木枯しの街から

11月に入るとすぐにクリスマス飾りをする気の早い百貨店の前を通ると「まだ早いのでは」と思っていましたが,今日6日,東京と大阪に木枯し1号が吹いたとのことで,もう冬に入ろうとしています。以前仮設住宅を訪問していたときは,神戸中心部にくらべて夏はヨリ暑く,冬はヨリ寒い西区の気候に,仮設住宅の構造が輪をかけて厳しくしていたのを想い出します。

「茶話会,ボランティア募集のお知らせ」いただきました。このところ忙しく,家をあけられないので,今週末は参加できそうもありません。多分もっと寒くなってからになるでしょう。少しでもヨリ多くの声に耳を傾け,楽しく有意義な茶話会になることをお祈りします。

 神戸では、精神保健相談員という心の問題に関わる職員が、これまで各区に2名づつ居たものが、国の法律により「心の健康センター」を設立してそこに1名を集めた為、なんと各区に1名しか居ない,つまりほとんど何も出来ない状態に陥っています。
 それももはや、被災者対象の専門の部署というものは存在せず、市民全体の対象部署である為に、被災者対策としては社会福祉協議会の「見守り」ぐらいしかなくなり、お寒い状況です。

 週末ボランティアはこれの代わりはおろか情報末端にも位置しないものなのですが、同じ問題意識を持ってとりあえず被災地にしがみついているという点で、貴重な存在となってきていると思います。

先の東條氏の書き込み「若草住宅の茶話会」について一言いわせていただくなら,神戸市長選挙の結果についての分析や反省は,別途それにふさわしい場所と方法で思う存分述べていただいた方がいいでしょうからここではコメントしませんが,「心のケア」については,行政の体制が縮小されたことを単純に批判しているように理解できる記述となっていますが,これはいかがなものでしょうか?

行政の機能を「サービス」ととらえれば,その縮小はサービス低下ということになりますが,行政も政治的権力の一端である以上,それが個人の内面に介入することは決して歓迎されるものではありません。むしろそうであるがゆえに,それから自由で独立した民間活力が導入されるべきであるといわねばなりません。ヴォランティアの存在意義もここから見出すべきではないのでしょうか?

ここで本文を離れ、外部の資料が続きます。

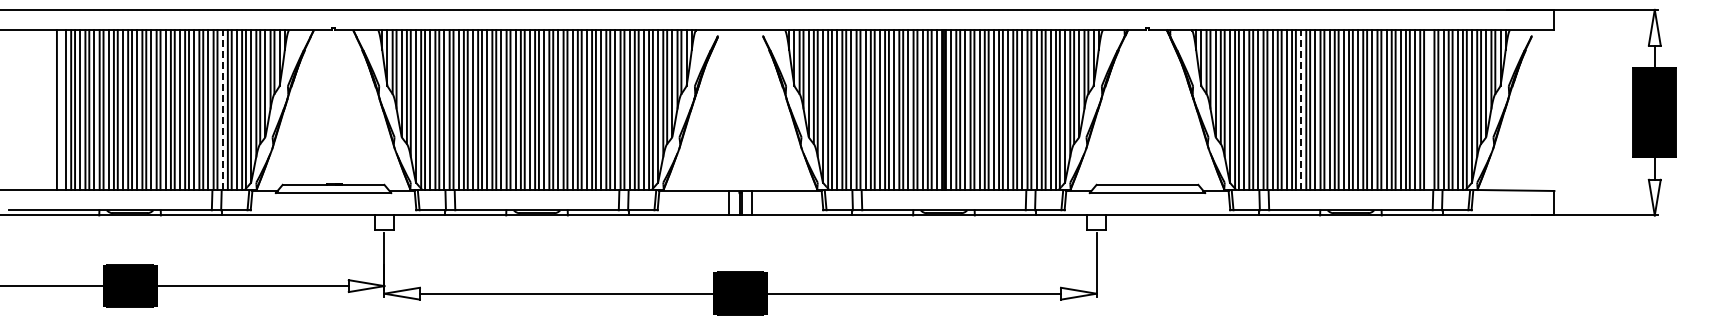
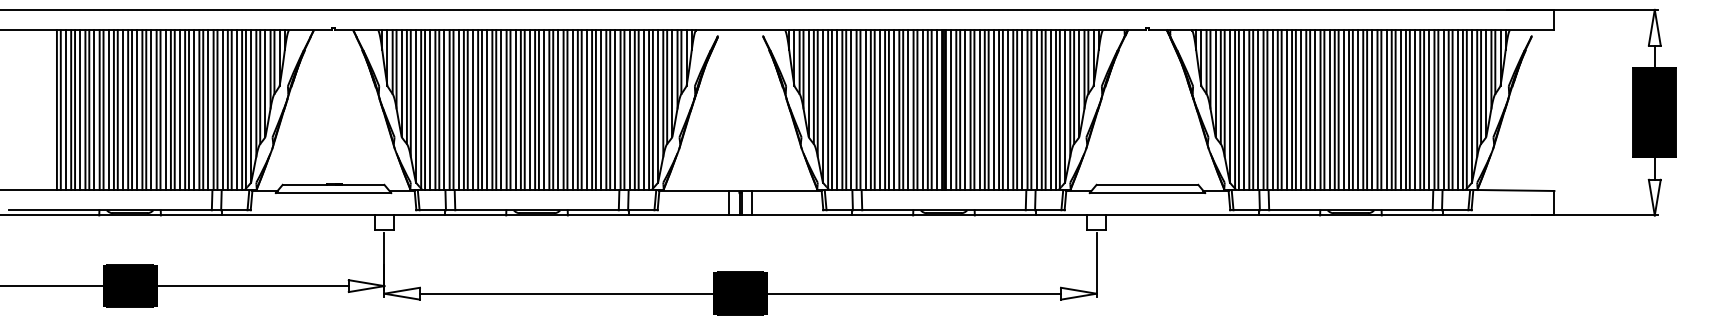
line at (60, 109): none -> present
line at (1429, 109): none -> present
line at (222, 110): dashed -> solid
line at (1301, 110): dashed -> solid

12月2日は総会とのことですが,皆さんに考えていただきたいことを一つ。既に鹿島代表もおっしゃっていますが,この週ボラホームページは更新が進んでいません。質的な面(内容の精選とともに受け手にとって利用しやすいように提供することも含めて)とともに,少ない労力と費用でやっていけるようにするにはどうすればいいかが,情報発信を続けている上での重要な課題でしょう。

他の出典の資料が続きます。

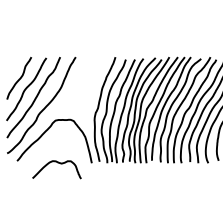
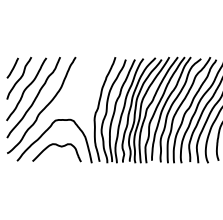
line at (12, 67): none -> present
curve at (57, 163) position: (57, 163) -> (57, 146)
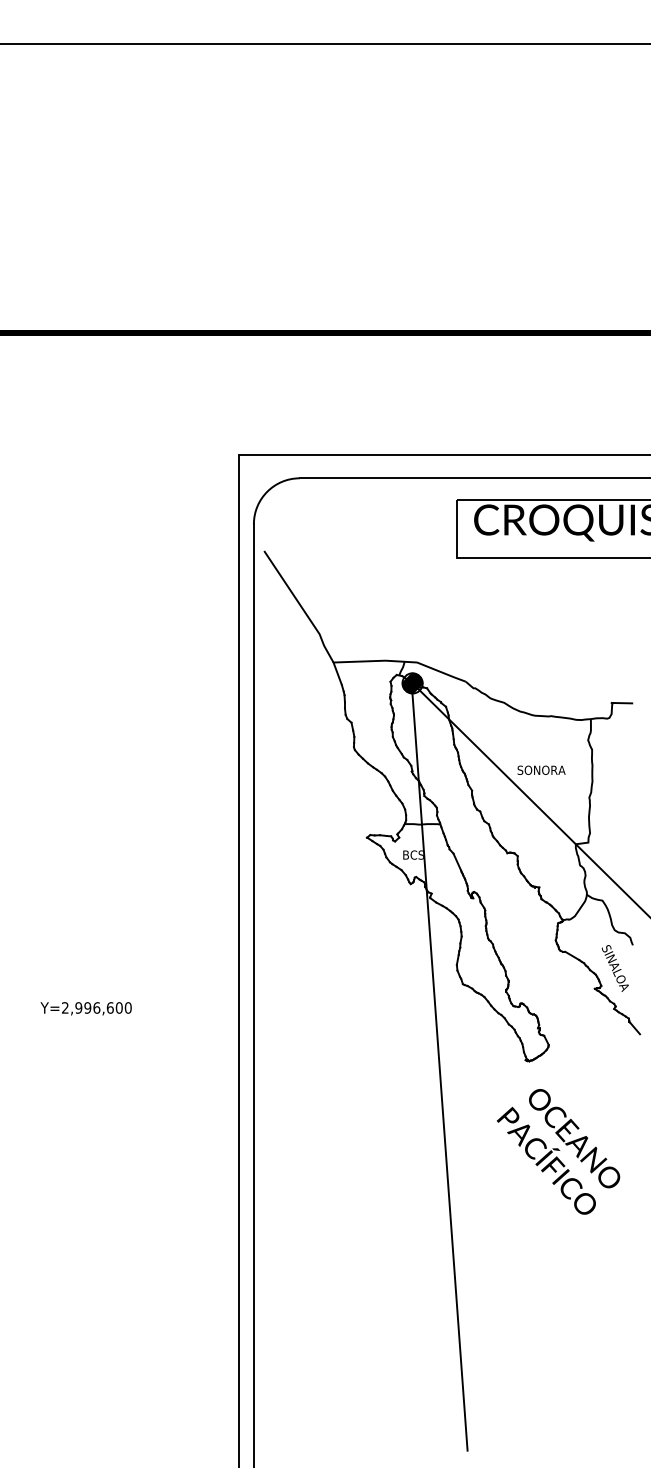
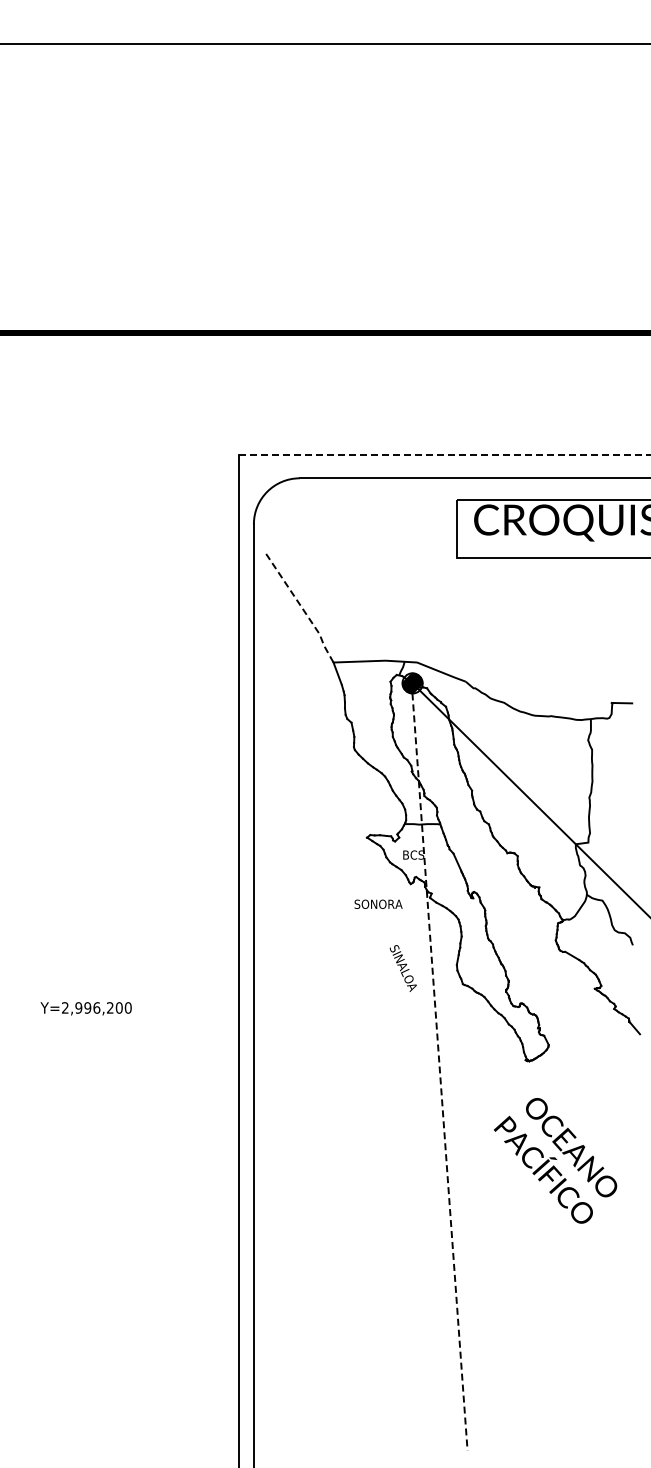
line at (445, 455): solid -> dashed
line at (301, 607): solid -> dashed
text at (541, 769) position: (541, 769) -> (378, 903)
text at (614, 968) position: (614, 968) -> (402, 968)
text at (109, 1007): Y=2,996,600 -> Y=2,996,200
line at (439, 1067): solid -> dashed
text at (558, 1151) position: (558, 1151) -> (555, 1160)
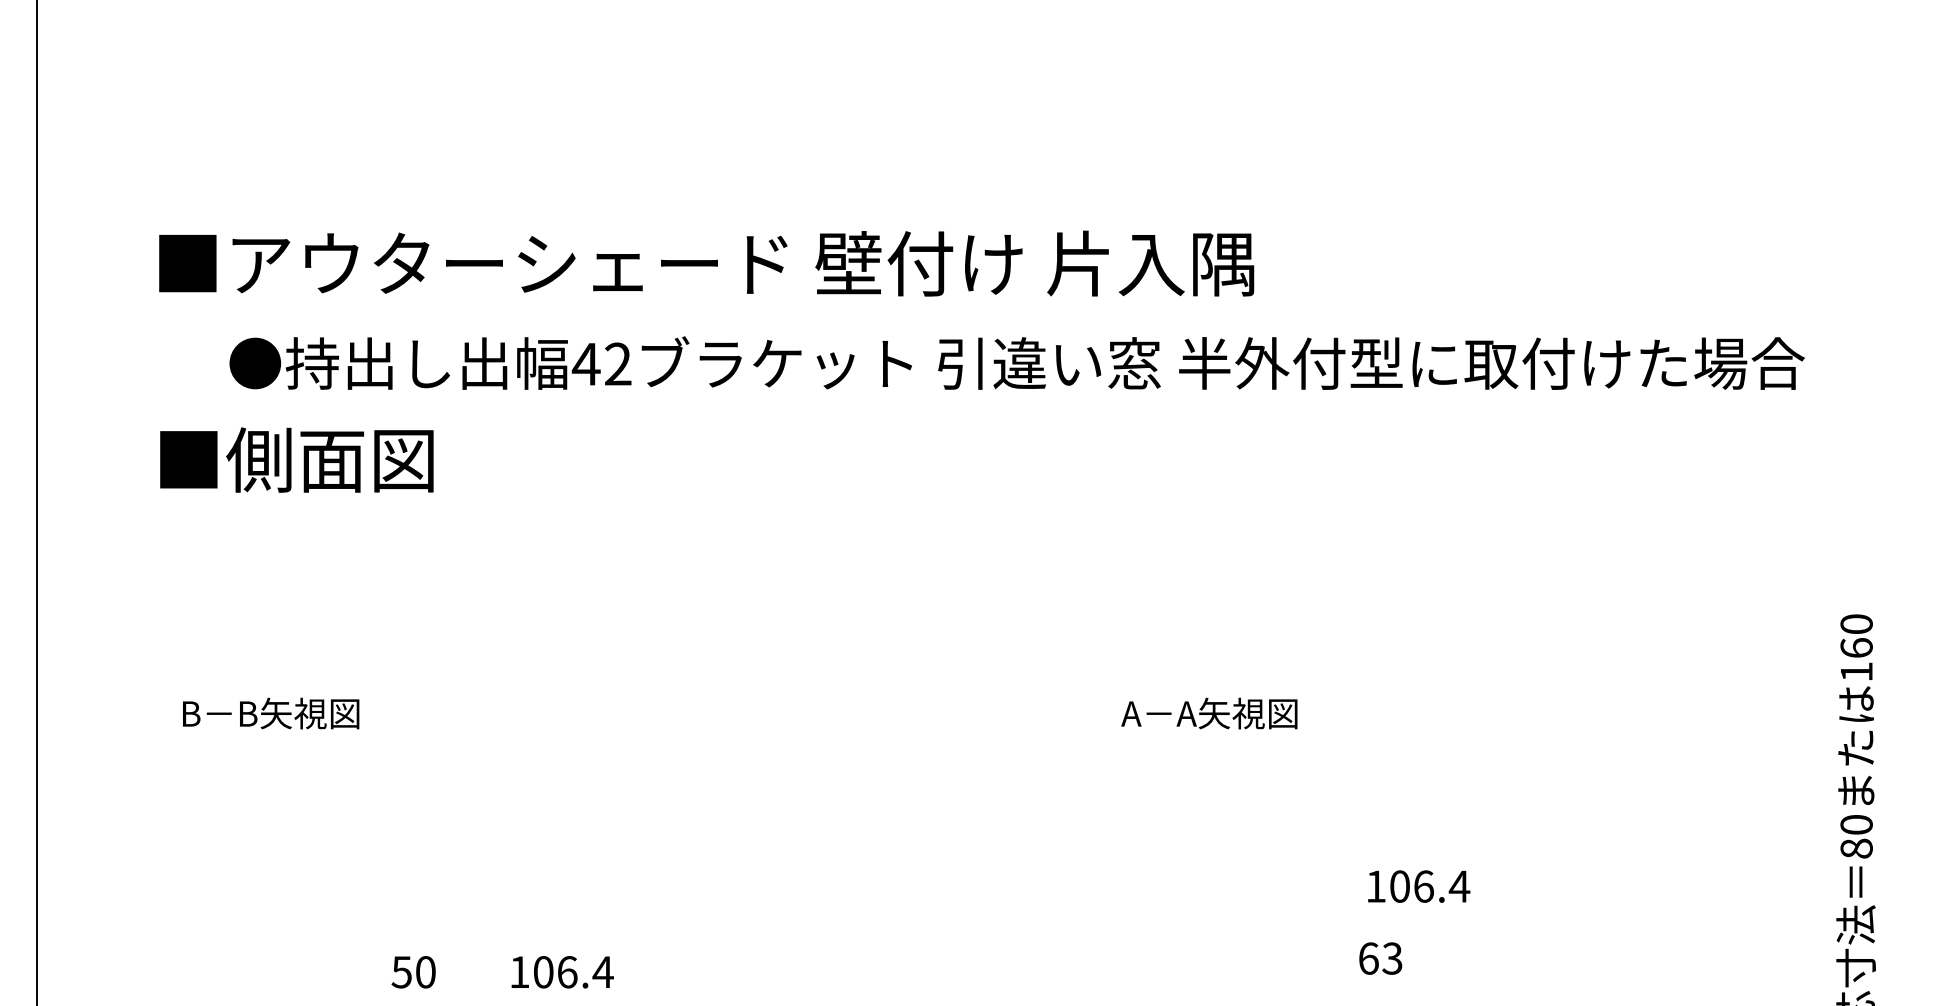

それはさておき,例のニューヨーク及びワシントンへの攻撃事件と,その報復としての米英によるアフガニスタン侵略戦争が始まって2ヶ月近くが経ちました。これに心を痛めておられる方も多いことでしょう。

いくら死者の数が近いからといって,NYの一件と阪神淡路大震災を結びつけたり,比較したりすることは適切な発想とはいえませんが,敢えていうなら,その後の市民の対応なり意識という点では,顧みるべき点もあるでしょう。少なくとも,連日連夜の救助活動に従事する消防隊員に飲み物を差し入れたり,拍手で迎えるNY市民の姿と,阪神淡路大震災で最も活躍したのは自衛隊だなどという虚偽の内容を載せた中学公民教科書がつくられたり,国内外でそうした放言をする政治家がいたりするという情況を許してしまっている日本の市民との間には,落差があることを否定できません。

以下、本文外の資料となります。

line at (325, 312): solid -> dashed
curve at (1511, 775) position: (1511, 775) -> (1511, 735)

被害者は,ニューヨークとワシントンだけではなく,戦場となっているアフガニスタンでも陸続と生まれています。4日の『朝日新聞』に「米に50億円、アフガンには数億円 被災者義援金に格差」という記事がありました。中には「女優の吉永小百合さんも、米国被災者とアフガン難民向けに、同額の1万ドルずつを寄付した。「つらい悲しい思いをしているのは、どちらも同じはず。戦争ではない解決法を、との願いも込めました」と吉永さんは話している」というように,両者に同額の寄付をする向きもありますが,これが日本の現状なのでしょうか。$10,000×2=\2,400,000ですね,さすがは小百合さん,と関心ばかりしていても…。このような寄付ができる人はほとんどいないでしょう。しかし,日本の戦争協力にNo!の姿勢をとることは,誰にでもできることですし,そのための方法も一つではありません。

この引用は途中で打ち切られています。